**** MATERIAL TO PROCESS

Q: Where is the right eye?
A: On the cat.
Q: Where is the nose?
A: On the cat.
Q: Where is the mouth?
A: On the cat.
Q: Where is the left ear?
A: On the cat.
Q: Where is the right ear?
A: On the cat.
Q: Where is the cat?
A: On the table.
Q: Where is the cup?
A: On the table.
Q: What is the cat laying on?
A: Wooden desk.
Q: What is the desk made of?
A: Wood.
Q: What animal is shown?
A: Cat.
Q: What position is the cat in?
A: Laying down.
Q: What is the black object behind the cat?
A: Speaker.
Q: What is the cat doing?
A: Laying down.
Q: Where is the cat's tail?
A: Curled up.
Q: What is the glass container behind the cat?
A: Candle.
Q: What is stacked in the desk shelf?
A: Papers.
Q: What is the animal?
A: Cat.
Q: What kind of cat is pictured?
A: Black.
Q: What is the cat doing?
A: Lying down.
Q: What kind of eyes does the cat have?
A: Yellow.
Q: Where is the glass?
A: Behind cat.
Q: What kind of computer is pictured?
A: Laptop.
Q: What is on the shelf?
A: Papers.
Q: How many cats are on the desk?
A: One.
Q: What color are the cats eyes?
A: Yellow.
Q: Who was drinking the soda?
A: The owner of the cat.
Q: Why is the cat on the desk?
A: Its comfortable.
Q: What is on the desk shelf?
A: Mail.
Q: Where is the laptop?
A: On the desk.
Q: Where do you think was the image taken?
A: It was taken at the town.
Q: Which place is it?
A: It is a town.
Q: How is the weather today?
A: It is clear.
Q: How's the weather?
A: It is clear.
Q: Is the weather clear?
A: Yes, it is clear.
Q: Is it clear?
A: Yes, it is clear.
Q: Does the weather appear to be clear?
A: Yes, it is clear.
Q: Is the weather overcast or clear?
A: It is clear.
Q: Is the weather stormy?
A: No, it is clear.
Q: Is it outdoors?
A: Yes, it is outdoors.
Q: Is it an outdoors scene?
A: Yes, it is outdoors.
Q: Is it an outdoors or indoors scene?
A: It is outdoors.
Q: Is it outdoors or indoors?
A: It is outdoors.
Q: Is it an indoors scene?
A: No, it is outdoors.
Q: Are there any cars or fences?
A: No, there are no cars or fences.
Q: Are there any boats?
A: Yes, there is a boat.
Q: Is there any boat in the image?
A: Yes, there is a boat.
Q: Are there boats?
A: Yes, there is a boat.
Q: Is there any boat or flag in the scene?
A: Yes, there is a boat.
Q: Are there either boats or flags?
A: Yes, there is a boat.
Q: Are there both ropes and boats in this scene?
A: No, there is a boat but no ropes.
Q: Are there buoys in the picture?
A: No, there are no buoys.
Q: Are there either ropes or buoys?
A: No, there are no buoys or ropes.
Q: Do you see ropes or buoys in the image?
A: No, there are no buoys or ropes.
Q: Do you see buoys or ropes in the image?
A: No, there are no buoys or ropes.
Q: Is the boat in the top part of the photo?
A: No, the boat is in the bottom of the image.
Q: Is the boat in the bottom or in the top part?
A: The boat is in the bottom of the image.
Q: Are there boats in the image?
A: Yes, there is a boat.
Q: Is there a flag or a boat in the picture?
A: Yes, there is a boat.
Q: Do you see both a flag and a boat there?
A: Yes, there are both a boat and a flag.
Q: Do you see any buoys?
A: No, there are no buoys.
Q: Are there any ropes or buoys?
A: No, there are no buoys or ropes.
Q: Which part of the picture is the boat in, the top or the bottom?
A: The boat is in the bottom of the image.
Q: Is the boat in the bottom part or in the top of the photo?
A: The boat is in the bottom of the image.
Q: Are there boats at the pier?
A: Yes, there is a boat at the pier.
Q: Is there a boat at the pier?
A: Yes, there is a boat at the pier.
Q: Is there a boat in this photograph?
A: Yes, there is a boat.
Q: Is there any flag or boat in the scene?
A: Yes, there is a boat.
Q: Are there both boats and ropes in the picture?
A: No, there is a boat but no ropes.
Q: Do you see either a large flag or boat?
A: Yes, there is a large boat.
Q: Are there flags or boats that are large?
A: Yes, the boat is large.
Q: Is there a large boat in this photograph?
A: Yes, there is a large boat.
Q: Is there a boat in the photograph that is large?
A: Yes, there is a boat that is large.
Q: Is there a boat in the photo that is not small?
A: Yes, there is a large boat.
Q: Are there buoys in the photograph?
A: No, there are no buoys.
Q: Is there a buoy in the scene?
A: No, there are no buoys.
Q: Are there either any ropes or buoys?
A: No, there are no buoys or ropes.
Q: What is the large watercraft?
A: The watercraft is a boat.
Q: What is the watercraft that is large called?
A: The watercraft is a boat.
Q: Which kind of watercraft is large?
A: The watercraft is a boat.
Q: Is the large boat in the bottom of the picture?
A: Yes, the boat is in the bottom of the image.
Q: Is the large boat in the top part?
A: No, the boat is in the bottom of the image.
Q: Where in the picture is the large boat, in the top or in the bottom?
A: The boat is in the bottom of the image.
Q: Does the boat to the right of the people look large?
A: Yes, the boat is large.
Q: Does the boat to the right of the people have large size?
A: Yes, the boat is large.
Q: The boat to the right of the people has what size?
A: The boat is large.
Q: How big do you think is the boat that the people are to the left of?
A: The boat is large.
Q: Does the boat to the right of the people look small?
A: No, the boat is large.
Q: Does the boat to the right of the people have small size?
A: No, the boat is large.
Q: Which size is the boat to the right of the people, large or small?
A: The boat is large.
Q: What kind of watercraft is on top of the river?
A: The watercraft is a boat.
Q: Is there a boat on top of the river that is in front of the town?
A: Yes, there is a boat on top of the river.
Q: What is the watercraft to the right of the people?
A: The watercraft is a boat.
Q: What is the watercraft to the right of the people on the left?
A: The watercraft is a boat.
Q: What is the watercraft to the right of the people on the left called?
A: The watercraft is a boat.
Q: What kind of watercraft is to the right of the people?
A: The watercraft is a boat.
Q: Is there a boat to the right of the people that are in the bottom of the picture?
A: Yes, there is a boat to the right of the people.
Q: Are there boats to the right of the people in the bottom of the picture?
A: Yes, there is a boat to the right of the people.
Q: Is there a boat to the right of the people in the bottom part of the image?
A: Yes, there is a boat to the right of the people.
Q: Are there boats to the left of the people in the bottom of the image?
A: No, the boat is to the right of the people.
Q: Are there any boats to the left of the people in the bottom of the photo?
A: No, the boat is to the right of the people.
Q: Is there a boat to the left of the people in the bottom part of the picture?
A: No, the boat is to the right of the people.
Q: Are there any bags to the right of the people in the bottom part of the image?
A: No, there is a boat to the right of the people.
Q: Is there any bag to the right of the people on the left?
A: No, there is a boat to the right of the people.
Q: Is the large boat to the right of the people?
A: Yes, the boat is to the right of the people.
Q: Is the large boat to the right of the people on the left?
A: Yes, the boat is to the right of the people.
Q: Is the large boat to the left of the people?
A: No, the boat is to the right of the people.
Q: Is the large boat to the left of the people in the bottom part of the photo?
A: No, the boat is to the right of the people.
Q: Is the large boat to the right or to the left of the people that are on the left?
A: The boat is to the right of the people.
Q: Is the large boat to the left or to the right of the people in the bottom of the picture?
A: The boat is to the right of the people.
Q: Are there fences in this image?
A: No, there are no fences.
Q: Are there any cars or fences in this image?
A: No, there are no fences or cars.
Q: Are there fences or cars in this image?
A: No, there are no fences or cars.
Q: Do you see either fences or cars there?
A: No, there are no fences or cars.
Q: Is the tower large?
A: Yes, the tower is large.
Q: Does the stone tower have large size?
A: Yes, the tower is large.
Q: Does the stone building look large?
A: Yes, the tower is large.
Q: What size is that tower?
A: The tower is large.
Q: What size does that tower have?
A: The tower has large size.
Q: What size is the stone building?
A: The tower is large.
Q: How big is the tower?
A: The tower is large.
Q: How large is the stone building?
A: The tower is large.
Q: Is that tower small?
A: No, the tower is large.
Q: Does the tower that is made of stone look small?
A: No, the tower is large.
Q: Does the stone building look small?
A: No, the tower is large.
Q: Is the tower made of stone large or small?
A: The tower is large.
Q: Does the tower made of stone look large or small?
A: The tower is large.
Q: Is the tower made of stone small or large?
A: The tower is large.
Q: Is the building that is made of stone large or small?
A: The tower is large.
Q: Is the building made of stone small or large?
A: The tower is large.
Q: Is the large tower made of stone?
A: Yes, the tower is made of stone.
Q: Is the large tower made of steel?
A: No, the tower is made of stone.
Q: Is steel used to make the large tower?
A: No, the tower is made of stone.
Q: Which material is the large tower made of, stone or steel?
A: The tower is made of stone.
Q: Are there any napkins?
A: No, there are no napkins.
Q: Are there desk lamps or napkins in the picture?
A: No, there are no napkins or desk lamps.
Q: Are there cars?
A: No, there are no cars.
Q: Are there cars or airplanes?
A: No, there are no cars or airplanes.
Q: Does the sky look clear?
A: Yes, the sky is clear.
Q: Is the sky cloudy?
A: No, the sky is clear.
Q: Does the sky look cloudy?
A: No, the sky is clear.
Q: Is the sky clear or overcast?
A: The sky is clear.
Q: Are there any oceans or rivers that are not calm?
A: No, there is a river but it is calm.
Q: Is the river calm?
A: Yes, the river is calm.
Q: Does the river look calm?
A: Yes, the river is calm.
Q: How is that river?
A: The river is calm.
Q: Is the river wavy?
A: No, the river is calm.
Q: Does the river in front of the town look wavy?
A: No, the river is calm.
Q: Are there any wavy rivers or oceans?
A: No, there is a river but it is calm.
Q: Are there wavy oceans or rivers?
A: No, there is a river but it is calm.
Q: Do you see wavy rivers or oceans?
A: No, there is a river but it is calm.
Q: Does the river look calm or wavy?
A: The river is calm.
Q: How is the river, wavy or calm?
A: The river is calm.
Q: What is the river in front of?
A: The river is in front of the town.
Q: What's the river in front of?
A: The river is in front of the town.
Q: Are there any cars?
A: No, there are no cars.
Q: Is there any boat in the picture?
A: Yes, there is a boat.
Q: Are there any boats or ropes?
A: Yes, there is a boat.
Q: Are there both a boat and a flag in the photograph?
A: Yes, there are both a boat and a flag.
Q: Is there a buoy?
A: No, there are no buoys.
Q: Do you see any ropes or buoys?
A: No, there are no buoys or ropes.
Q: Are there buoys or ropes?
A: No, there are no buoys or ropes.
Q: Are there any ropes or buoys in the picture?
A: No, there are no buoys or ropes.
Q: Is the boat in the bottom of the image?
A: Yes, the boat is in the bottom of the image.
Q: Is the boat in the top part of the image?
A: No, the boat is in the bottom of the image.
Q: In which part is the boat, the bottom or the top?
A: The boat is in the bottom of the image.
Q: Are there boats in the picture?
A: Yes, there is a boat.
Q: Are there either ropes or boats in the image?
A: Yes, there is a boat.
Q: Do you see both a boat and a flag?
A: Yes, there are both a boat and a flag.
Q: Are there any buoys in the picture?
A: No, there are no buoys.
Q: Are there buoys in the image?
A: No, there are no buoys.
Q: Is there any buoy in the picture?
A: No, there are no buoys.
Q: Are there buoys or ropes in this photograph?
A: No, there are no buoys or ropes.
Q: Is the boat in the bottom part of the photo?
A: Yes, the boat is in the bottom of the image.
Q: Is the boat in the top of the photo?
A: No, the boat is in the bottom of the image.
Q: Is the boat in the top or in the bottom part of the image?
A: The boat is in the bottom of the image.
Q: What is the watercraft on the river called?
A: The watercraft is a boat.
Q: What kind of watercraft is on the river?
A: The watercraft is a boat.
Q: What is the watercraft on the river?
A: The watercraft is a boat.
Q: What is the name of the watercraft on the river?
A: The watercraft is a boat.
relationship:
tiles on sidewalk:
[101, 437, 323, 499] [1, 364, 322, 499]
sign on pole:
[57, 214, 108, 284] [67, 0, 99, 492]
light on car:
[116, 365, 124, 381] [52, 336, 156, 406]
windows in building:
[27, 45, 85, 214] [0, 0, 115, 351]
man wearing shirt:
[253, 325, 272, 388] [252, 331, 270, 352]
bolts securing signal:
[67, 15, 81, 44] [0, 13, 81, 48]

********

* YOUR TASK
Reproduce each line of the entries above from the one containing "Q: Are there buoys or ropes?" through the last, exactly, and no other line.

* REPLY TO THE EXERCISE
Q: Are there buoys or ropes?
A: No, there are no buoys or ropes.
Q: Are there any ropes or buoys in the picture?
A: No, there are no buoys or ropes.
Q: Is the boat in the bottom of the image?
A: Yes, the boat is in the bottom of the image.
Q: Is the boat in the top part of the image?
A: No, the boat is in the bottom of the image.
Q: In which part is the boat, the bottom or the top?
A: The boat is in the bottom of the image.
Q: Are there boats in the picture?
A: Yes, there is a boat.
Q: Are there either ropes or boats in the image?
A: Yes, there is a boat.
Q: Do you see both a boat and a flag?
A: Yes, there are both a boat and a flag.
Q: Are there any buoys in the picture?
A: No, there are no buoys.
Q: Are there buoys in the image?
A: No, there are no buoys.
Q: Is there any buoy in the picture?
A: No, there are no buoys.
Q: Are there buoys or ropes in this photograph?
A: No, there are no buoys or ropes.
Q: Is the boat in the bottom part of the photo?
A: Yes, the boat is in the bottom of the image.
Q: Is the boat in the top of the photo?
A: No, the boat is in the bottom of the image.
Q: Is the boat in the top or in the bottom part of the image?
A: The boat is in the bottom of the image.
Q: What is the watercraft on the river called?
A: The watercraft is a boat.
Q: What kind of watercraft is on the river?
A: The watercraft is a boat.
Q: What is the watercraft on the river?
A: The watercraft is a boat.
Q: What is the name of the watercraft on the river?
A: The watercraft is a boat.
relationship:
tiles on sidewalk:
[101, 437, 323, 499] [1, 364, 322, 499]
sign on pole:
[57, 214, 108, 284] [67, 0, 99, 492]
light on car:
[116, 365, 124, 381] [52, 336, 156, 406]
windows in building:
[27, 45, 85, 214] [0, 0, 115, 351]
man wearing shirt:
[253, 325, 272, 388] [252, 331, 270, 352]
bolts securing signal:
[67, 15, 81, 44] [0, 13, 81, 48]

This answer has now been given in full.